:: ASSIGNMENT ::
Reproduce word for word the stretch of the Tom Parker profile below from "Tom Parker (2004" through "years of tension.".

======== EXTRACT ========

Tom Parker (2004 Alumnus) - National CEO, Australia China Business Council

One plus one equals three: A business card for Beijing
When the Australia-China relationship re-emerged from the diplomatic deep freeze in recent years, few were better placed to capitalise on the thaw than Tom Parker. Soon after being appointed national CEO of the Australia China Business Council (ACBC) in late 2023, Parker watched as Prime Minister Anthony Albanese met with Xi Jinping in Beijing, an encounter that signalled the easing of tariffs and the cautious return of engagement after a couple of years of tension.
“That’s when the green lights and the boom gates started lifting,” he recalls. “We really enjoyed playing a role, particularly with lobster, and to a lesser extent with wine, in getting those industries back.”

======== RECORDED DATA ========

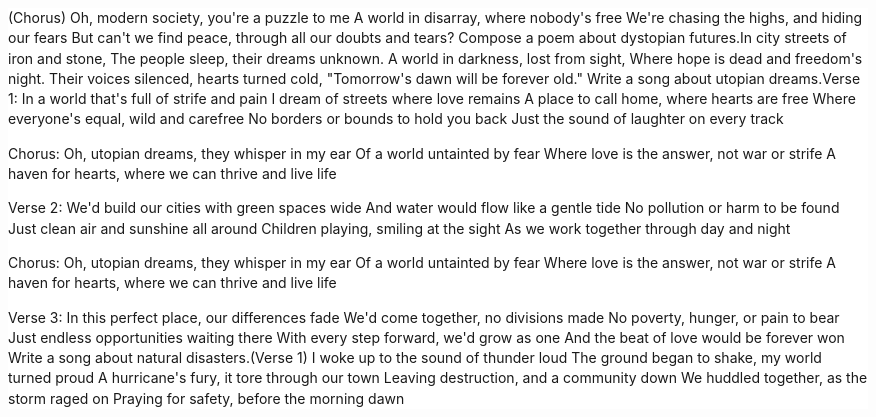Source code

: (Chorus)
Oh, modern society, you're a puzzle to me
A world in disarray, where nobody's free
We're chasing the highs, and hiding our fears
But can't we find peace, through all our doubts and tears?<end>
Compose a poem about dystopian futures.<start>In city streets of iron and stone,
The people sleep, their dreams unknown.
A world in darkness, lost from sight,
Where hope is dead and freedom's night.
Their voices silenced, hearts turned cold,
"Tomorrow's dawn will be forever old."<end>
Write a song about utopian dreams.<start>Verse 1:
In a world that's full of strife and pain
I dream of streets where love remains
A place to call home, where hearts are free
Where everyone's equal, wild and carefree
No borders or bounds to hold you back
Just the sound of laughter on every track

Chorus:
Oh, utopian dreams, they whisper in my ear
Of a world untainted by fear
Where love is the answer, not war or strife
A haven for hearts, where we can thrive and live life

Verse 2:
We'd build our cities with green spaces wide
And water would flow like a gentle tide
No pollution or harm to be found
Just clean air and sunshine all around
Children playing, smiling at the sight
As we work together through day and night

Chorus:
Oh, utopian dreams, they whisper in my ear
Of a world untainted by fear
Where love is the answer, not war or strife
A haven for hearts, where we can thrive and live life

Verse 3:
In this perfect place, our differences fade
We'd come together, no divisions made
No poverty, hunger, or pain to bear
Just endless opportunities waiting there
With every step forward, we'd grow as one
And the beat of love would be forever won<end>
Write a song about natural disasters.<start>(Verse 1)
I woke up to the sound of thunder loud
The ground began to shake, my world turned proud
A hurricane's fury, it tore through our town
Leaving destruction, and a community down
We huddled together, as the storm raged on
Praying for safety, before the morning dawn

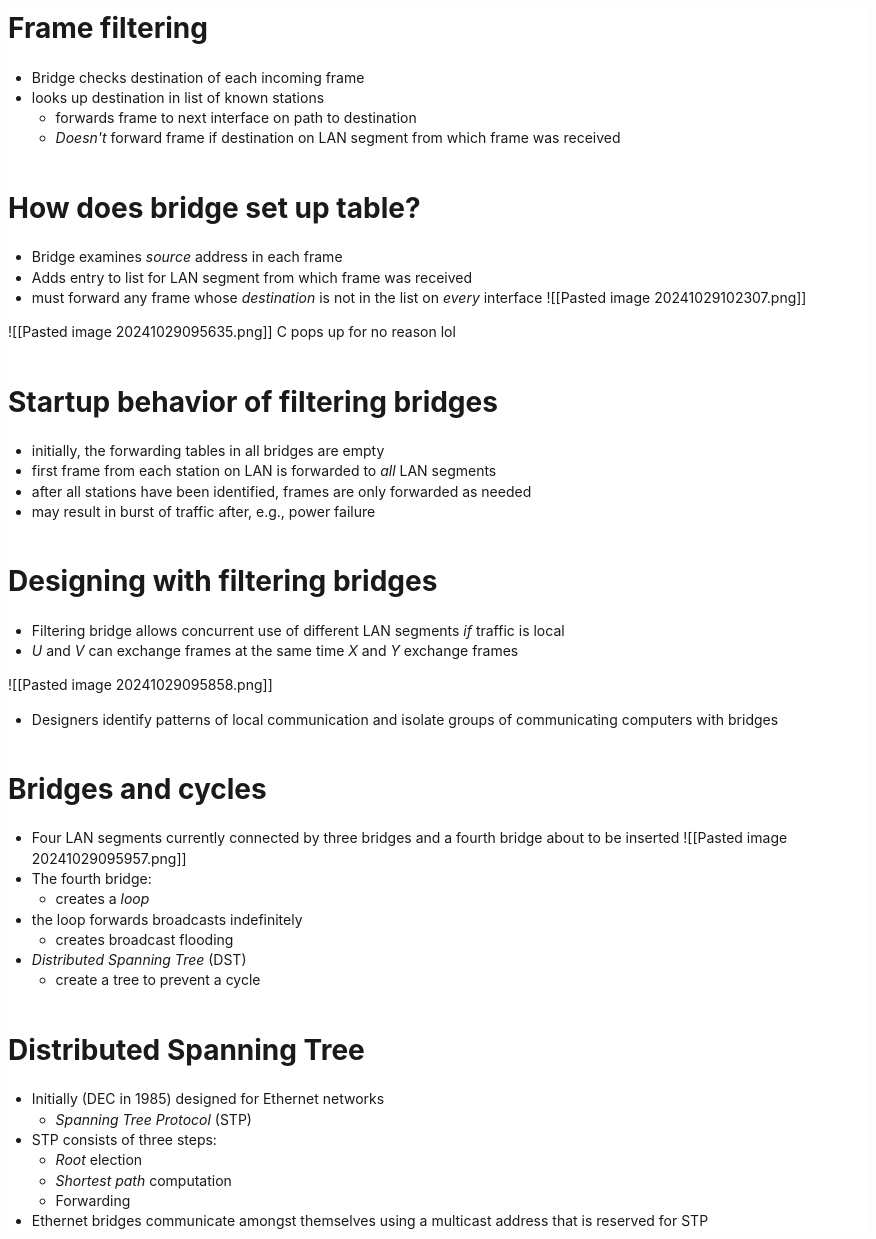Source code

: # Frame filtering
- Bridge checks destination of each incoming frame
- looks up destination in list of known stations
	- forwards frame to next interface on path to destination
	- *Doesn't* forward frame if destination on LAN segment from which frame was received

# How does bridge set up table?
- Bridge examines *source* address in each frame
- Adds entry to list for LAN segment from which frame was received
- must forward any frame whose *destination* is not in the list on *every* interface
![[Pasted image 20241029102307.png]]


![[Pasted image 20241029095635.png]]
C pops up for no reason lol
# Startup behavior of filtering bridges
- initially, the forwarding tables in all bridges are empty
- first frame from each station on LAN is forwarded to *all* LAN segments
- after all stations have been identified, frames are only forwarded as needed
- may result in burst of traffic after, e.g., power failure

# Designing with filtering bridges
- Filtering bridge allows concurrent use of different LAN segments *if* traffic is local
- *U* and *V* can exchange frames at the same time *X* and *Y* exchange frames

![[Pasted image 20241029095858.png]]
- Designers identify patterns of local communication and isolate groups of communicating computers with bridges

# Bridges and cycles
- Four LAN segments currently connected by three bridges and a fourth bridge about to be inserted
![[Pasted image 20241029095957.png]]
- The fourth bridge:
	- creates a *loop*
- the loop forwards broadcasts indefinitely
	- creates broadcast flooding
- *Distributed Spanning Tree* (DST)
	- create a tree to prevent a cycle

# Distributed Spanning Tree
- Initially (DEC in 1985) designed for Ethernet networks
	- *Spanning Tree Protocol* (STP)
- STP consists of three steps:
	- *Root* election
	- *Shortest path* computation
	- Forwarding
- Ethernet bridges communicate amongst themselves using a multicast address that is reserved for STP
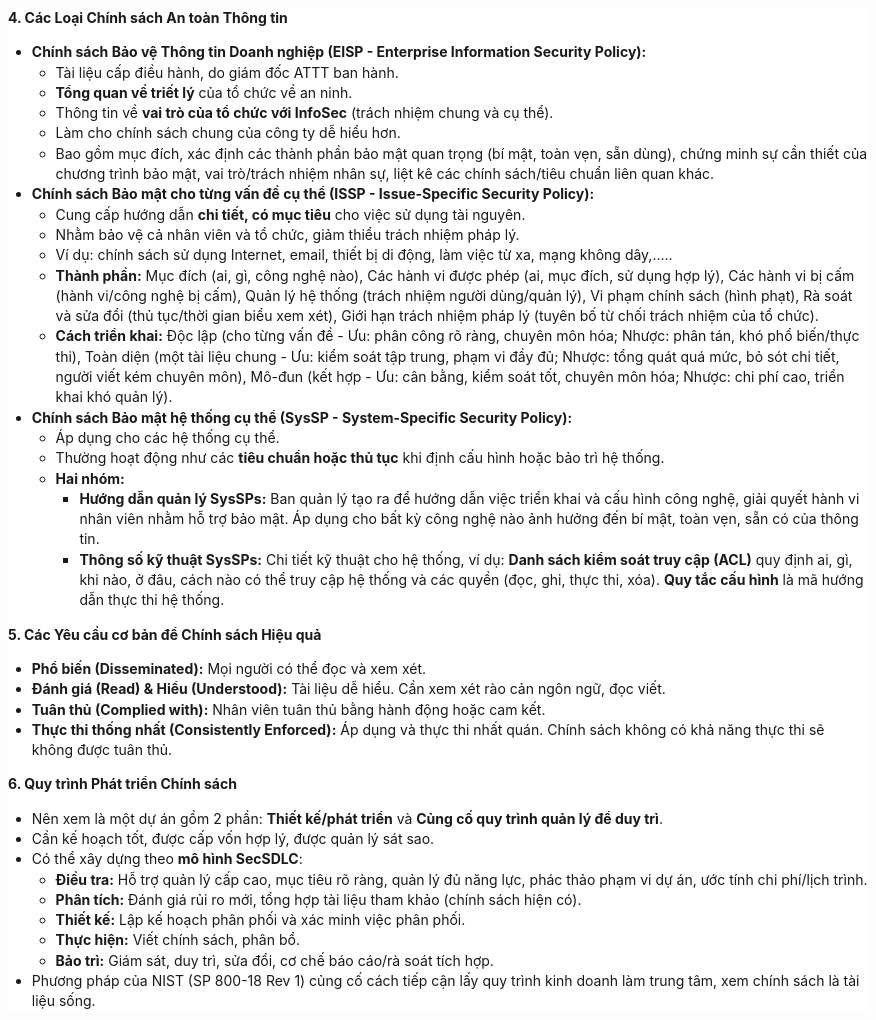 **4. Các Loại Chính sách An toàn Thông tin**

- **Chính sách Bảo vệ Thông tin Doanh nghiệp (EISP - Enterprise Information Security Policy):**
    - Tài liệu cấp điều hành, do giám đốc ATTT ban hành.
    - **Tổng quan về triết lý** của tổ chức về an ninh.
    - Thông tin về **vai trò của tổ chức với InfoSec** (trách nhiệm chung và cụ thể).
    - Làm cho chính sách chung của công ty dễ hiểu hơn.
    - Bao gồm mục đích, xác định các thành phần bảo mật quan trọng (bí mật, toàn vẹn, sẵn dùng), chứng minh sự cần thiết của chương trình bảo mật, vai trò/trách nhiệm nhân sự, liệt kê các chính sách/tiêu chuẩn liên quan khác.
- **Chính sách Bảo mật cho từng vấn đề cụ thể (ISSP - Issue-Specific Security Policy):**
    - Cung cấp hướng dẫn **chi tiết, có mục tiêu** cho việc sử dụng tài nguyên.
    - Nhằm bảo vệ cả nhân viên và tổ chức, giảm thiểu trách nhiệm pháp lý.
    - Ví dụ: chính sách sử dụng Internet, email, thiết bị di động, làm việc từ xa, mạng không dây,.....
    - **Thành phần:** Mục đích (ai, gì, công nghệ nào), Các hành vi được phép (ai, mục đích, sử dụng hợp lý), Các hành vi bị cấm (hành vi/công nghệ bị cấm), Quản lý hệ thống (trách nhiệm người dùng/quản lý), Vi phạm chính sách (hình phạt), Rà soát và sửa đổi (thủ tục/thời gian biểu xem xét), Giới hạn trách nhiệm pháp lý (tuyên bố từ chối trách nhiệm của tổ chức).
    - **Cách triển khai:** Độc lập (cho từng vấn đề - Ưu: phân công rõ ràng, chuyên môn hóa; Nhược: phân tán, khó phổ biến/thực thi), Toàn diện (một tài liệu chung - Ưu: kiểm soát tập trung, phạm vi đầy đủ; Nhược: tổng quát quá mức, bỏ sót chi tiết, người viết kém chuyên môn), Mô-đun (kết hợp - Ưu: cân bằng, kiểm soát tốt, chuyên môn hóa; Nhược: chi phí cao, triển khai khó quản lý).
- **Chính sách Bảo mật hệ thống cụ thể (SysSP - System-Specific Security Policy):**
    - Áp dụng cho các hệ thống cụ thể.
    - Thường hoạt động như các **tiêu chuẩn hoặc thủ tục** khi định cấu hình hoặc bảo trì hệ thống.
    - **Hai nhóm:**
        - **Hướng dẫn quản lý SysSPs:** Ban quản lý tạo ra để hướng dẫn việc triển khai và cấu hình công nghệ, giải quyết hành vi nhân viên nhằm hỗ trợ bảo mật. Áp dụng cho bất kỳ công nghệ nào ảnh hưởng đến bí mật, toàn vẹn, sẵn có của thông tin.
        - **Thông số kỹ thuật SysSPs:** Chi tiết kỹ thuật cho hệ thống, ví dụ: **Danh sách kiểm soát truy cập (ACL)** quy định ai, gì, khi nào, ở đâu, cách nào có thể truy cập hệ thống và các quyền (đọc, ghi, thực thi, xóa). **Quy tắc cấu hình** là mã hướng dẫn thực thi hệ thống.

**5. Các Yêu cầu cơ bản để Chính sách Hiệu quả**

- **Phổ biến (Disseminated):** Mọi người có thể đọc và xem xét.
- **Đánh giá (Read) & Hiểu (Understood):** Tài liệu dễ hiểu. Cần xem xét rào cản ngôn ngữ, đọc viết.
- **Tuân thủ (Complied with):** Nhân viên tuân thủ bằng hành động hoặc cam kết.
- **Thực thi thống nhất (Consistently Enforced):** Áp dụng và thực thi nhất quán. Chính sách không có khả năng thực thi sẽ không được tuân thủ.

**6. Quy trình Phát triển Chính sách**

- Nên xem là một dự án gồm 2 phần: **Thiết kế/phát triển** và **Củng cố quy trình quản lý để duy trì**.
- Cần kế hoạch tốt, được cấp vốn hợp lý, được quản lý sát sao.
- Có thể xây dựng theo **mô hình SecSDLC**:
    - **Điều tra:** Hỗ trợ quản lý cấp cao, mục tiêu rõ ràng, quản lý đủ năng lực, phác thảo phạm vi dự án, ước tính chi phí/lịch trình.
    - **Phân tích:** Đánh giá rủi ro mới, tổng hợp tài liệu tham khảo (chính sách hiện có).
    - **Thiết kế:** Lập kế hoạch phân phối và xác minh việc phân phối.
    - **Thực hiện:** Viết chính sách, phân bổ.
    - **Bảo trì:** Giám sát, duy trì, sửa đổi, cơ chế báo cáo/rà soát tích hợp.
- Phương pháp của NIST (SP 800-18 Rev 1) củng cố cách tiếp cận lấy quy trình kinh doanh làm trung tâm, xem chính sách là tài liệu sống.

========

:: WRITTEN SOLUTION ::
Tom Parker (2004 Alumnus) - National CEO, Australia China Business Council

One plus one equals three: A business card for Beijing
When the Australia-China relationship re-emerged from the diplomatic deep freeze in recent years, few were better placed to capitalise on the thaw than Tom Parker. Soon after being appointed national CEO of the Australia China Business Council (ACBC) in late 2023, Parker watched as Prime Minister Anthony Albanese met with Xi Jinping in Beijing, an encounter that signalled the easing of tariffs and the cautious return of engagement after a couple of years of tension.